Open-source software and measurement data available at TUT-TLTPOS group
1. Simulink Galileo E1 and E5a baseband transmitter-receiver chain, built within the Galileo Ready Advanced Mass MArket Receiver (GRAMMAR) project. Before using it, please read the provided license terms. By starting to use it, you agree with the license terms. How to cite it if used in your work (first reference is for the E1 model, the second one is for the E5 model):
2. Matlab simulator for user indoor mobility models. Created by Wenbo Wang & Pedro Silva, @TUT. How to cite it if used in your work:
 W. Wang, P.M. Figueiredo e Silva, and E.S. Lohan, “Investigations on mobility models and their impact on indoor positioning, 23rd International Conference on Advances in Geographic Information Systems: ACM SIGSPATIAL, Nov 2015
3. A Python-based program which performs RSS-based fingerprinting and clustering-based indoor position estimation with WLAN signals can also be found here. Created by Andrei Cramariuc, @TUT. The link includes also training and estimation WLAN measurement data. The Python-based program has been tested only in Linux; for other operating systems, modifications may be needed. Research papers to use this data could cite the following paper:
 Andrei Cramariuc, Heikki Huttunen and Elena Simona Lohan, “Clustering beneﬁts in mobile-centric WiFi positioning in multi-ﬂoor buildings”, in Proc. of ICL-GNSS 2016 conference, Barcelona, Spain, Jun 2016
4. Indoor WLAN measurement data in two four-floor buildings for indoor positioning studies. The data contains the collected RSS values, the Access Points ID (mapped to integer indices) and the (x,y,z) coordinates; both the training data and several tracks for the estimation part are provided. The data can be used with any indoor localization algorithms, such as fingerprinting, path loss probabilistic approaches, Dempster Shaffer decision theory, etc. A Readme file is included. Research papers to use our measurements data could cite the following two papers, where also benchmark results based on this data are provided:
 S. Shrestha, J. Talvitie, and E.S. Lohan “Deconvolution-based indoor localization with WLAN signals and unknown access point locations”, in Proc. of IEEE ICL-GNSS, Jun 2013, Italy
 J. Talvitie, E.S. Lohan, and M. Renfors, “The Effect of Coverage Gaps and Measurement Inaccuracies in Fingerprinting based Indoor Localization”, in Proc. of IEEE ICL-GNSS conference, Jun 2014, Helsinki, Finland
benchmark research results based on these measurements can be found for example
 A. Razavi, M. Valkama, and E.S. Lohan, “K-means Fingerprint Clustering for Low-Complexity Floor Estimation in Indoor Mobile Localization”, in Proc. of IEEE Globecom, LION Workshop, Dec 2015, San Diego, California.

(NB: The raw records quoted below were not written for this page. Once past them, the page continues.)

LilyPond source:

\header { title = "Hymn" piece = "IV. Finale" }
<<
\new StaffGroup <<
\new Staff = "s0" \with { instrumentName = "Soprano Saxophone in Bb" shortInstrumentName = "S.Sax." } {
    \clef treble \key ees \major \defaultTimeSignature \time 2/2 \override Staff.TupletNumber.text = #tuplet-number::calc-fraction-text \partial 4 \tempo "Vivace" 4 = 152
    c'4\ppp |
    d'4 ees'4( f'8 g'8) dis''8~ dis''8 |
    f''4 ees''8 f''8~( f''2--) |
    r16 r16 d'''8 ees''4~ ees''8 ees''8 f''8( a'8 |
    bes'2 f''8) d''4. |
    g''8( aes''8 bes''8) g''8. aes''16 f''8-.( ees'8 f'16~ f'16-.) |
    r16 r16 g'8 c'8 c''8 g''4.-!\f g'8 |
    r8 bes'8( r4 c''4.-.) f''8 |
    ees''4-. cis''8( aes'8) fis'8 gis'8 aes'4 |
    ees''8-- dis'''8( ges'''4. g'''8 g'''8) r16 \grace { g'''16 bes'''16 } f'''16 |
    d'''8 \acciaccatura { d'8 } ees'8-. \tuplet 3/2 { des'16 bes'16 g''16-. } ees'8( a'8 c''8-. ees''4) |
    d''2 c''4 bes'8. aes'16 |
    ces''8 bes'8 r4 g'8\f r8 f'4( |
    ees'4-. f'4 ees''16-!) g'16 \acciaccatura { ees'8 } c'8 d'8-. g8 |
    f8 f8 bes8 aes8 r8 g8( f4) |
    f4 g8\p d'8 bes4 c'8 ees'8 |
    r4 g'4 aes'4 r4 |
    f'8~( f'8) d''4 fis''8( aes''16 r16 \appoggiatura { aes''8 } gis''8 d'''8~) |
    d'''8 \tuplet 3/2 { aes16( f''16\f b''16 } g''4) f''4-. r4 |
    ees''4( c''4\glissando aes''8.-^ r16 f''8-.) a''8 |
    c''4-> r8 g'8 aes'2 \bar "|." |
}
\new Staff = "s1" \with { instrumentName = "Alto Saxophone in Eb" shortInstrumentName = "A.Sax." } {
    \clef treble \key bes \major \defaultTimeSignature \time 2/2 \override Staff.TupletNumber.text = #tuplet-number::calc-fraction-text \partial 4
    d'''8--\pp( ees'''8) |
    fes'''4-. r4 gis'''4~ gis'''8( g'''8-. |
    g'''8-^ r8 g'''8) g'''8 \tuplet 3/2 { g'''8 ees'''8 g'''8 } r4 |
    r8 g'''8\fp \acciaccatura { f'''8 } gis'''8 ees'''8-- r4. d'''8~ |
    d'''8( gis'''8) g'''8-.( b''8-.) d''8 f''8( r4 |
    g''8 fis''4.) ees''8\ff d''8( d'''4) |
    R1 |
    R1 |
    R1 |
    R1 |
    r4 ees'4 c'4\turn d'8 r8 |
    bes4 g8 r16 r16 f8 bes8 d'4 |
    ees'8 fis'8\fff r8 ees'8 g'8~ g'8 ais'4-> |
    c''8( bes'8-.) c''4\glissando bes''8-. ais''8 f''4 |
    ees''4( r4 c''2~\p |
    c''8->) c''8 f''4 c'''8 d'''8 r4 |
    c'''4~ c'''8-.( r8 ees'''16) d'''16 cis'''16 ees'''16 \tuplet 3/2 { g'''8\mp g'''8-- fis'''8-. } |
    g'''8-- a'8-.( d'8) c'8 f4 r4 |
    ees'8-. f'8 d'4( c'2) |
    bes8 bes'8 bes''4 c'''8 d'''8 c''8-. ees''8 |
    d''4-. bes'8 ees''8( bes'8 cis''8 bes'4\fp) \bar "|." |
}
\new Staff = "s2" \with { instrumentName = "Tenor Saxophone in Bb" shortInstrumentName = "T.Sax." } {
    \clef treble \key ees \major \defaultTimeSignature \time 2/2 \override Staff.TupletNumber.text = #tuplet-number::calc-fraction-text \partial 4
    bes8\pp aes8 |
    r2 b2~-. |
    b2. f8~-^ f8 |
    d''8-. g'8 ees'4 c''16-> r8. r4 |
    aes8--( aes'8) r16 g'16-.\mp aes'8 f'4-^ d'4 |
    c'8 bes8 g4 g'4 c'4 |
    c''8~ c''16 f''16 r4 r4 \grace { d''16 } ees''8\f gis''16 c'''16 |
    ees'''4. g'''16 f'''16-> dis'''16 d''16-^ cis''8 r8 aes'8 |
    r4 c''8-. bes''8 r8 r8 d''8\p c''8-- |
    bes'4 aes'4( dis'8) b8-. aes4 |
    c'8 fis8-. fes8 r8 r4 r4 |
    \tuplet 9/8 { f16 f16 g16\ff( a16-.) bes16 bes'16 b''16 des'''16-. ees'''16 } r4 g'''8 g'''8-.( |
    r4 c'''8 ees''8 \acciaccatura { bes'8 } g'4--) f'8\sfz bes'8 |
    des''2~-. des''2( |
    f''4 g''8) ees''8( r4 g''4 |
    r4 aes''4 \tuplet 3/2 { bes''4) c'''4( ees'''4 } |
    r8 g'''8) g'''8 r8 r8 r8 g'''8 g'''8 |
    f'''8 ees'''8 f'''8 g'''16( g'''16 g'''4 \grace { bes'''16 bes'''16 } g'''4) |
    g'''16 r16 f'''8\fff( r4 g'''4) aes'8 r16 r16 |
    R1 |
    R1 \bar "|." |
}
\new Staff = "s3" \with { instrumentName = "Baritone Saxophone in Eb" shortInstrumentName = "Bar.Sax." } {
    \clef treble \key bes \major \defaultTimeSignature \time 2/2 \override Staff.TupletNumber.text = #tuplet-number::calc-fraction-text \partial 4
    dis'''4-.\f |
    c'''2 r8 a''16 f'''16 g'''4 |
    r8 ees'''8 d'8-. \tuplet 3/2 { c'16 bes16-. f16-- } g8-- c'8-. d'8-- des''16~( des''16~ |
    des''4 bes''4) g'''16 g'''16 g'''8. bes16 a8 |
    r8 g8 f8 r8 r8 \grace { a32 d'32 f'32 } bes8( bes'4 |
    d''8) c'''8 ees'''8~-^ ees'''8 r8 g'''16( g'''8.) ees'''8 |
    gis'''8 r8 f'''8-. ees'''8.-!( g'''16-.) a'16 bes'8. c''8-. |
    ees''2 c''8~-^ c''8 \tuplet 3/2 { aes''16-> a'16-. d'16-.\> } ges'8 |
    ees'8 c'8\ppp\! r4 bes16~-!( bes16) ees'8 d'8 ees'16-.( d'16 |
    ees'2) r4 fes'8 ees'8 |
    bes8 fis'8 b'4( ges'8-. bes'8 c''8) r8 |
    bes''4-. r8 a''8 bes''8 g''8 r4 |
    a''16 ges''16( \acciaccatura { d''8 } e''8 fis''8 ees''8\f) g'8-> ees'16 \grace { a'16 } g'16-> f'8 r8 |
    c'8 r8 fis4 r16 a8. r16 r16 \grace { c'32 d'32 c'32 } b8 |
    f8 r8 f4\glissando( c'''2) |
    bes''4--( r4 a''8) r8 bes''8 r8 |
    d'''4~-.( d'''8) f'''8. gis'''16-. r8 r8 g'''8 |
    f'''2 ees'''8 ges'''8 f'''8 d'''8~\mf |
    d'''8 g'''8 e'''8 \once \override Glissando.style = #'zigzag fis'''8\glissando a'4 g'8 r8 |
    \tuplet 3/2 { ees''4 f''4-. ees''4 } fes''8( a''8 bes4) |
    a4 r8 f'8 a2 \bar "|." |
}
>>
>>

 E. Laitinen, J. Talvitie, E.S. Lohan, “On the RSS biases in WLAN-based indoor Positioning”, in Proc. of IEEE ANLN (special session of ICC), Jun 2015, London, UK.
 P. Kasebzadeh, G. Seco-Granados, and E.S. Lohan, “Indoor localization via WLAN path-loss models and Dempster-Shafer combining”, in Proc. of IEEE ICL-GNSS conference, Jun 2014, Helsinki, Finland.
5. GSM and UMTS urban measurement data for cellular-based positioning. The data has been collected in Tampere with a Nokia phone. The data is given in Matlab *mat format and it contains a cell variable called BS_grids or BS_grid_set which shows the GPS coordinates (converted in local coordinates, in meter values) and the collected RSS value per transmitter (i.e., BS or Node B).
Example of research results based on these measurements can be found for example in
 J. Talvitie, M. Renfors, E.S. Lohan, and M. Valkama, ”Estimation of Multi-slope Path Loss Models using Hyperbolic Tangent based Basis Functions”, submitted to IEEE Transactions on Antenna and Propagation.
 H. Nurminen, J. Talvitie, S. Ali-Löytty, P. Muller, E.S. Lohan, R. Piché, M. Renfors, “Statistical path loss parameter estimation and positioning using RSS measurements”, Journal of Global Positioning Systems, vol. 12(1), 2013, ISSN 1446-3156, http://www.gnss.com.au/JoGPS/JoGPS_v12_Issue1.html
6. 50000 multi-GNSS constellation points covering the full constellations of GPS, Galileo, Beidou-2/Compass and Glonass. Generated based on a Spectracom GSC-64 simulator. Research papers this data could cite the following paper, where also benchmark results based on this data are provided:
 G.N. Ferrara, J. Nurmi and E.S. Lohan, “Multi-GNSS analysis via Spectracom constellations”, in Proc. of the International Conference on Localization and GNSS (ICL-GNSS 2016), Barcelona, Spain, June 2016.